We’ve come to the 7th and final skill in my C.R.I.S.P.E.R formula for good speaking (see 7 skills of every good speaker for an overview). Today’s skill is Respect, which we show in different ways when we’re in charge of a group: by respecting others’ opinions and time, and ensuring we’ve done enough preparation.
In fact respect is my number one attitudinal goal when dealing with audiences; and it’s especially important to focus on if you’re challenged by an audience member.
I always aim to respond respectfully to comments and to remember – not always easy in the heat of the moment – that people are fully entitled to their own opinions. And I’ve also seen audiences turn against a speaker who reacted rudely to a challenge, even when they disagreed with the initial comments.

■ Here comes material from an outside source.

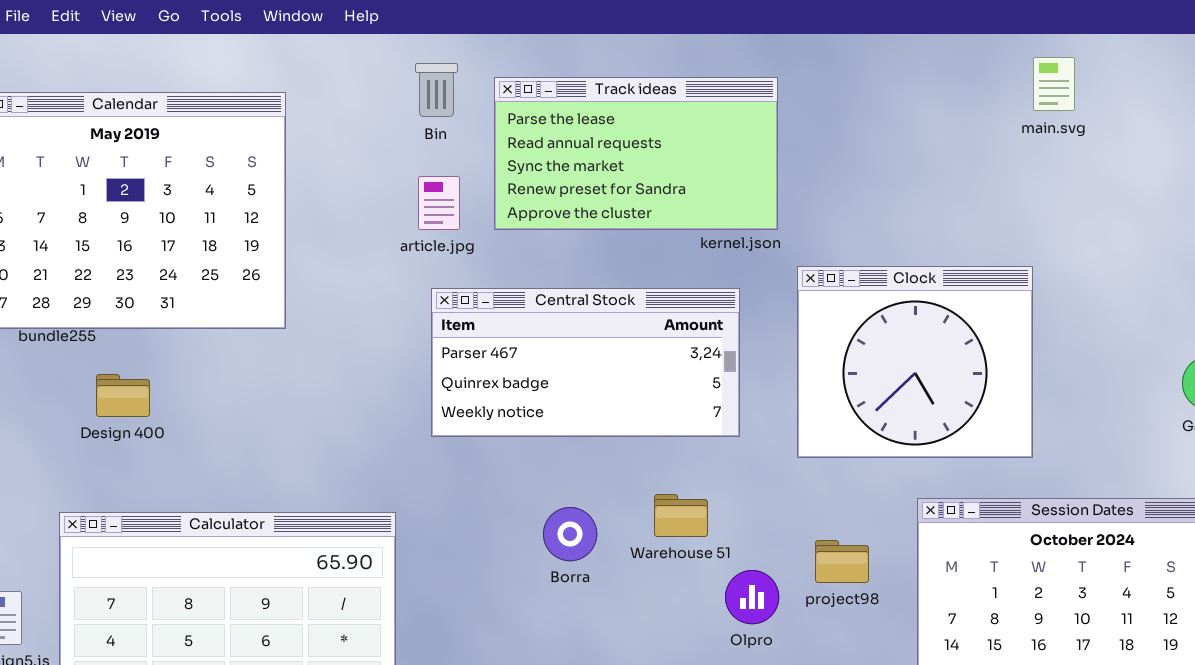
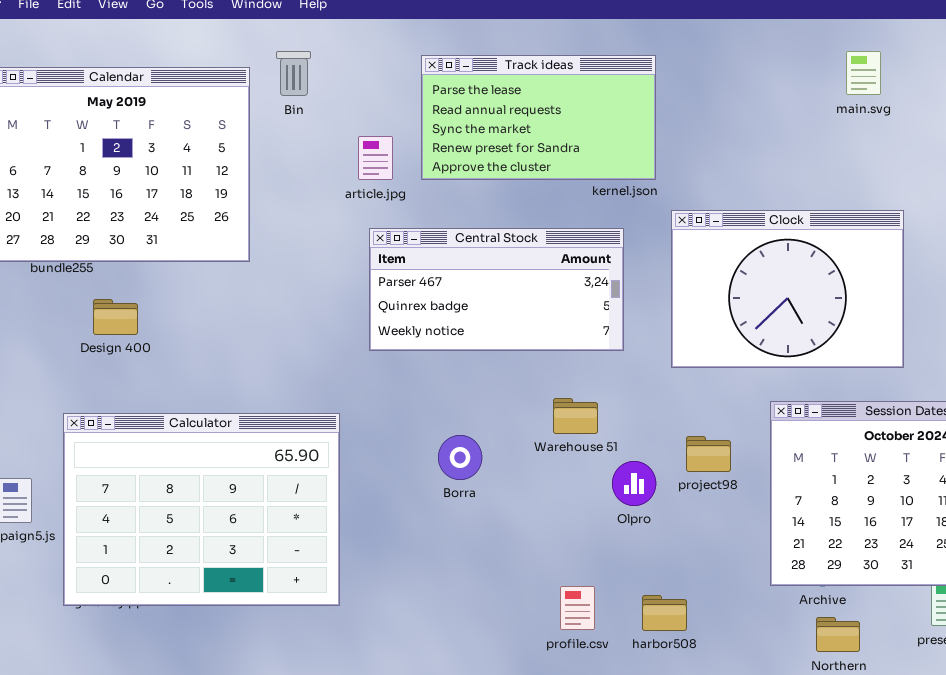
main.svg: [1033,57,1075,111] -> [846,51,881,95], moved
Bin: [415,63,458,117] -> [276,51,311,96], moved
Clock: [797,266,1033,458] -> [671,210,904,368], resized
Borra: [543,507,597,561] -> [438,435,482,480], moved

Here’s an example of a presenter dealing well with a situation when something important to her was challenged:
I was in the audience earlier this year where an experienced speaker in her early 30’s was telling a heartfelt story about her father, who had since died. What she was sharing was obviously important to her, and she was showing some emotion (nothing over the top) as she told us an anecdote about a naughty prank her father had done when he was a child. As she was speaking, a member of the audience piped up and told the presenter – and all of us – loudly and in no uncertain terms what he thought of the father’s prank:
“what a stupid thing to do! That’s terrible!” ….and so on in a similar vein.
I watched with interest as the presenter paused briefly to contain herself, acknowledged the man’s words with a nod and a few words, then moved on gracefully. It would have taken real self-control for her to respond with outward respect, even as she must have struggled internally with the insult to her father and denigration of an important story for her.
Being respectful is, of course, not always easy or natural, and it takes self-control and practice. Here are some ideas to prevent any escalation of trouble when your values or opinions are being challenged.
In advance: role-play with friends or colleagues, asking them to be as difficult as they can! Get used to how it feels when someone disagrees with you publicly. These are not scenarios where you want to be unprepared.
During a talk:
- Acknowledge the speaker’s point of view. They often just want to be heard, and treating them with respect by showing that you’ve heard them is often enough to settle them down. (And as in the story above, if you don’t want to respond, give a nod of the head and a glance and move on. Just be aware that with some people, if you don’t give them enough air-time they may come back at you again.)
- Then briefly point out to the whole audience why you believe in your ideas, and point out the advantages of your methodology e.g. “I recommend you go away and try my idea, and here’s why”. This ensures that you maintain your authority by not backing down from your own point of view, and retaining clarity.
- Finally respect the rest of the audience by keeping control of the event; if the challenger doesn’t back down, acknowledge that you appear to have different perspectives “let’s agree to disagree and move on”. You can offer to discuss the ideas later after the talk has finished. (And no, don’t run for the hills as soon as you finish talking!)